Intensieve voornaamwoorden vs. wederkerende voornaamwoorden
Je ziet vaak dat intensieve voornaamwoorden tegenover wederkerende voornaamwoorden staan. De twee zijn nauw verwant. Wederkerende voornaamwoorden eindigen ook op -zelf of -zichzelf, net als intensieve voornaamwoorden. In feite is de lijst van intensieve en wederkerende voornaamwoorden identiek.
Dus, waarom zijn er twee aparte labels? Kijk eens of je het verschil kunt ontdekken in deze voorbeelden:
- Ik zei tegen mezelf dat ik niet al mijn geld aan nieuwe schoenen moest uitgeven.
- Je moet vandaag zelf naar je werk rijden.
- We hebben onszelf genoeg extra tijd gegeven.
- Ze hebben een nieuw huisje voor zichzelf gekocht.
Heb je het begrepen?
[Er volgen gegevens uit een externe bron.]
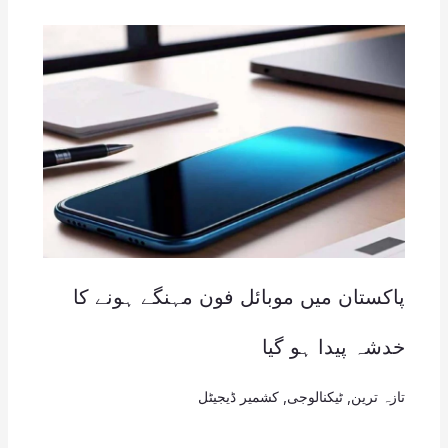
پاکستان میں موبائل فون مہنگے ہونے کا
خدشہ پیدا ہو گیا
تازہ ترین
,
ٹیکنالوجی
,
کشمیر ڈیجیٹل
Het verschil tussen de twee is dat intensieve voornaamwoorden niet essentieel zijn voor de betekenis van een zin. Ze zijn er alleen om nadruk te leggen of extra intensiteit toe te voegen. Reflexieve voornaamwoorden zijn daarentegen wel essentieel voor de betekenis van de zin. Laten we een van de voorbeelden nemen van het nadrukkelijk voornaamwoord hierboven (waar het er heftig aan toe gaat). Je zou kunnen zeggen: “Ikzelf vergeef je niet,” of: “Ik vergeef je niet.” Beide zinnen hebben dezelfde betekenis.
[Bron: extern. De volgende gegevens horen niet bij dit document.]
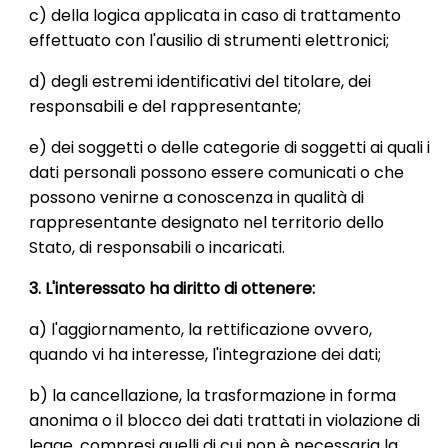
c) della logica applicata in caso di trattamento
effettuato con l'ausilio di strumenti elettronici;
d) degli estremi identificativi del titolare, dei
responsabili e del rappresentante;
e) dei soggetti o delle categorie di soggetti ai quali i
dati personali possono essere comunicati o che
possono venirne a conoscenza in qualità di
rappresentante designato nel territorio dello
Stato, di responsabili o incaricati.
3. L'interessato ha diritto di ottenere:
a) l'aggiornamento, la rettificazione ovvero,
quando vi ha interesse, l'integrazione dei dati;
b) la cancellazione, la trasformazione in forma
anonima o il blocco dei dati trattati in violazione di
legge, compresi quelli di cui non è necessaria la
Maar bij wederkerende voornaamwoorden kun je het belang van het voornaamwoord niet ontkennen. Bijvoorbeeld: “We hebben onszelf genoeg extra tijd gegeven.” Als je het voornaamwoord in deze zin zou weglaten, zou je geen volledige gedachte meer hebben. Aan wie heb je veel extra tijd gegeven?
Daar komt het dus op neer. Je kunt inderdaad klemtoon leggen met intensieve en wederkerende voornaamwoorden. Je weet welke je hebt gekozen als je een volledige gedachte of een korte bijzin hebt gemaakt.